Las crónicas del Reino no cuentan si Leticia tuvo dudas, si se vio abrumada por tan alto ofrecimiento. Es como si nos insinuaran que ninguna mujer podría resistirse. ¿Qué mujer iba a decirle que no a un tío tan guapo, tan alto, con los ojos azules, con el futuro resuelto, dueño de un chalet incomparable en las afueras de Madrid? Decía Jerry Seinfeld que a los hombres no nos importa el trabajo de las mujeres siempre que sean guapas, y estén  predispuestas, pero que a las mujeres sí les importa mucho el nuestro, y que por eso nos inventamos nombres rimbombantes para adornarlo, tecnicismos y polladas. Y Felipe -que en la versión corta ya era el príncipe de España- con la versión larga de títulos y soberanías las dejaba patidifusas.

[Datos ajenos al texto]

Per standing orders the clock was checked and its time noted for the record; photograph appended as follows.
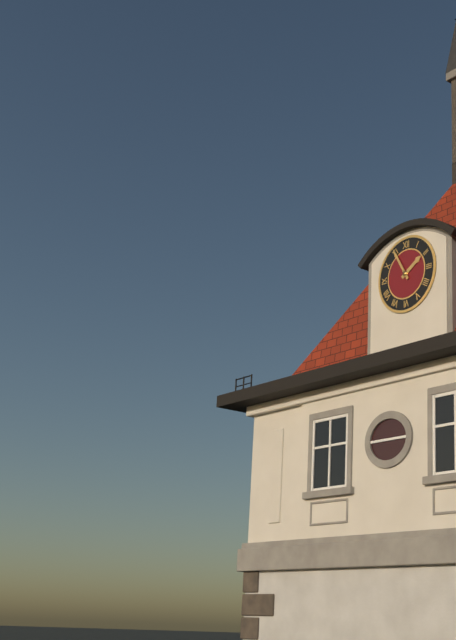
1:55
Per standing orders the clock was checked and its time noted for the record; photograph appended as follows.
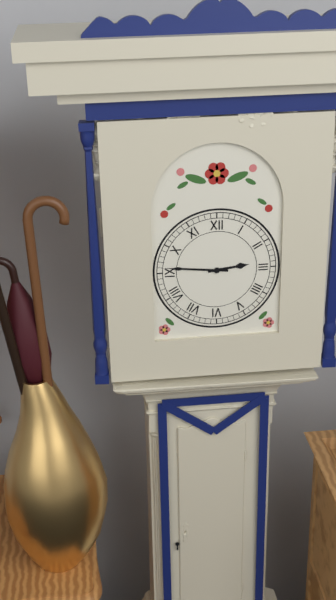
2:46
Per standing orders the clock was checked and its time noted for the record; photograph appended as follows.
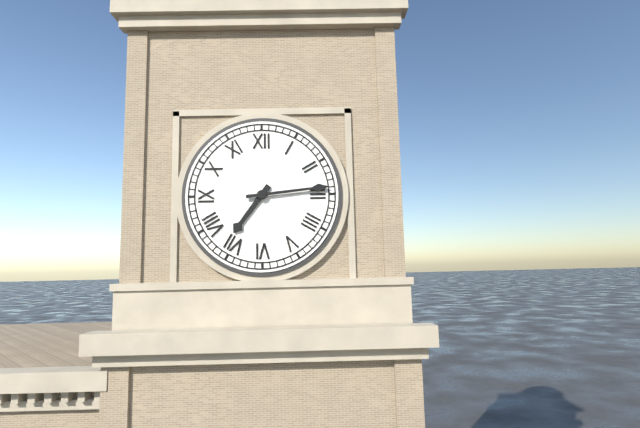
7:14
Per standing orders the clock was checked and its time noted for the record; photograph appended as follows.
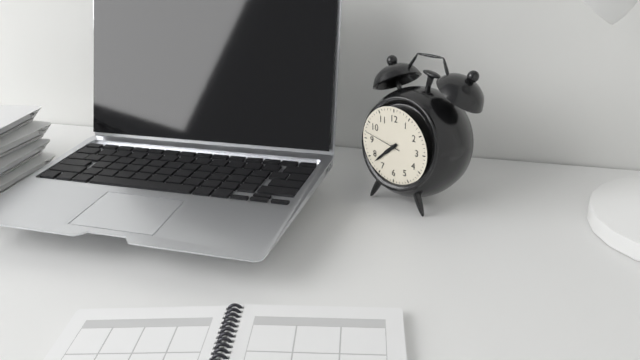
7:38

En la película de hoy se produce un hecho parecido: el presidente Shepherd es un hombre encantador, guapo y progresista, con unas canas la mar de interesantes, muy parecido -pero mucho- al actor Michael Douglas, y cuando conoce a Annette Bening en una reunión de trabajo tarda dos segundos en decirse a sí mismo, como el príncipe Felipe: “Ésta, señor presidente, para usted”. Finalizada la reunión llama al FBI, averigua su número de teléfono y le basta con soltar un par de gracietas para conquistarla. El proceso es tan fulminante que apenas ocupa diez minutos en el metraje. El resto son líos y recursos dramáticos. Pero yo me pregunto, todo el rato, si Annette se enamora del hombre o del presidente. Si se enamoraría del señor Shepherd si éste, con las mismas cualidades, y la misma bonhomía, fuera el kiosquero de su barrio.